Method 1: Filtering with Boolean Conditions (No DateTime Index)
When the datetime column is a regular column (not the index), use standard comparison operators:
import pandas as pd
df = pd.DataFrame()
df["date"] = pd.date_range("1/1/2012", periods=1000, freq="h")
print("Total rows:", len(df))
print(df.head())
# Select rows between two specific datetimes
filtered = df[(df["date"] > "2012-01-01 01:00:00") &
(df["date"] <= "2012-01-01 11:00:00")]
print("\nFiltered rows:")
print(filtered)
Output:
Total rows: 1000
date
0 2012-01-01 00:00:00
1 2012-01-01 01:00:00
2 2012-01-01 02:00:00
3 2012-01-01 03:00:00
4 2012-01-01 04:00:00
Filtered rows:
date
2 2012-01-01 02:00:00
3 2012-01-01 03:00:00
4 2012-01-01 04:00:00
5 2012-01-01 05:00:00
6 2012-01-01 06:00:00
7 2012-01-01 07:00:00
8 2012-01-01 08:00:00
9 2012-01-01 09:00:00
10 2012-01-01 10:00:00
11 2012-01-01 11:00:00
Method 2: Filtering with .loc (DateTime Index)
When the DataFrame is indexed by datetime, you can use .loc with string-based slicing for cleaner, more readable code:
import pandas as pd
df = pd.DataFrame()
df["date"] = pd.date_range("1/1/2012", periods=1000, freq="h")
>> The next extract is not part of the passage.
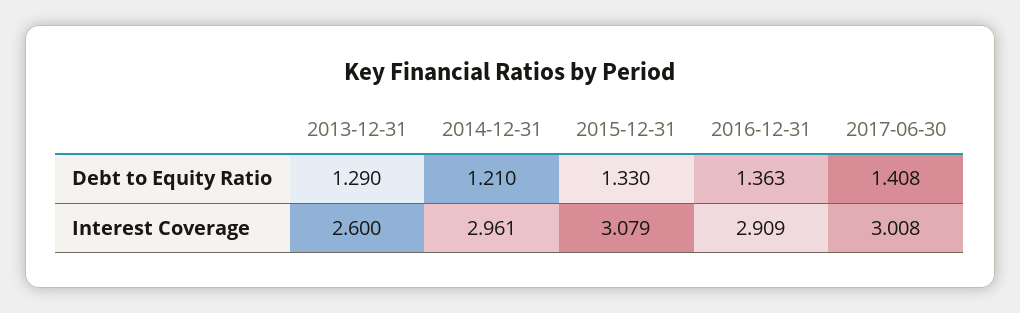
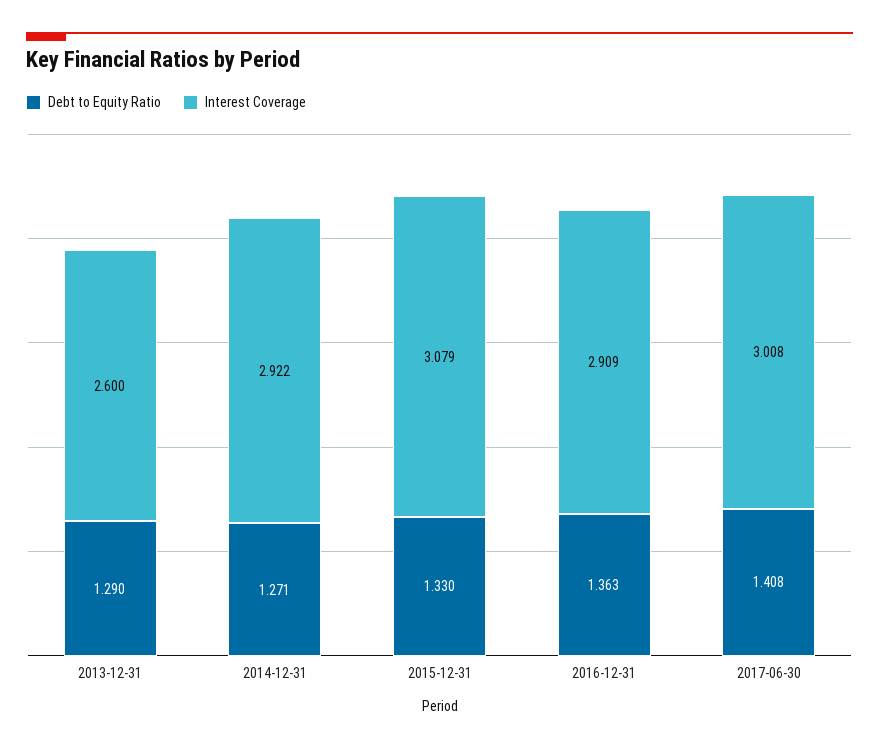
Debt to Equity Ratio, 2014-12-31: 1.21 -> 1.271
Interest Coverage, 2014-12-31: 2.961 -> 2.922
# Set datetime column as index
df = df.set_index("date")
# Slice using .loc: both endpoints are inclusive
filtered = df.loc["2012-01-01 04:00:00":"2012-01-01 12:00:00"]
print(filtered)
Output:
Empty DataFrame
Columns: []
Index: [2012-01-01 04:00:00, 2012-01-01 05:00:00, 2012-01-01 06:00:00, 2012-01-01 07:00:00, 2012-01-01 08:00:00, 2012-01-01 09:00:00, 2012-01-01 10:00:00, 2012-01-01 11:00:00, 2012-01-01 12:00:00]
When using .loc with a datetime index, you can also use partial string indexing for broader selections:
# Select all rows from January 2012
jan_data = df.loc["2012-01"]
# Select all rows from 2012
year_data = df.loc["2012"]
This is one of the most convenient features of having a DatetimeIndex.
Method 3: Using between() for Cleaner Syntax
For a more readable alternative to chained comparisons:
import pandas as pd
df = pd.DataFrame()
df["date"] = pd.date_range("1/1/2012", periods=1000, freq="h")
filtered = df[df["date"].between("2012-01-01 04:00:00", "2012-01-01 08:00:00")]
print(filtered)
Output:
date
4 2012-01-01 04:00:00
5 2012-01-01 05:00:00
6 2012-01-01 06:00:00
7 2012-01-01 07:00:00
8 2012-01-01 08:00:00
Calculating Time Differences
Another common operation is computing the difference between two datetime values, which produces a Timedelta object:
import pandas as pd
df = pd.DataFrame({
"start": pd.to_datetime(["2023-01-01 08:00", "2023-01-02 09:30"]),
"end": pd.to_datetime(["2023-01-01 17:30", "2023-01-02 18:00"]),
})
df["duration"] = df["end"] - df["start"]
df["hours_worked"] = df["duration"].dt.total_seconds() / 3600
print(df)
Output:
start end duration hours_worked
0 2023-01-01 08:00:00 2023-01-01 17:30:00 0 days 09:30:00 9.5
1 2023-01-02 09:30:00 2023-01-02 18:00:00 0 days 08:30:00 8.5
Summary
Pandas provides a comprehensive toolkit for processing dates and times in DataFrames. Here is a quick reference of the key techniques covered:
| Task | Method |
|---|---|
| Generate datetime sequences | pd.date_range() |
| Extract components (year, month, etc.) | .dt.year, .dt.month, .dt.hour, etc. |
| Convert strings to datetime | pd.to_datetime() with format parameter |
| Reformat datetime display | .dt.strftime() |
| Get day of week name | .dt.day_name() |
| Filter by date range (no index) | Boolean conditions or .between() |
| Filter by date range (datetime index) | .loc[] with string slicing |
| Calculate time differences | Subtraction → Timedelta, then .dt.total_seconds() |
By mastering these operations, you can efficiently preprocess and analyze any time-series or datetime-based dataset in Python.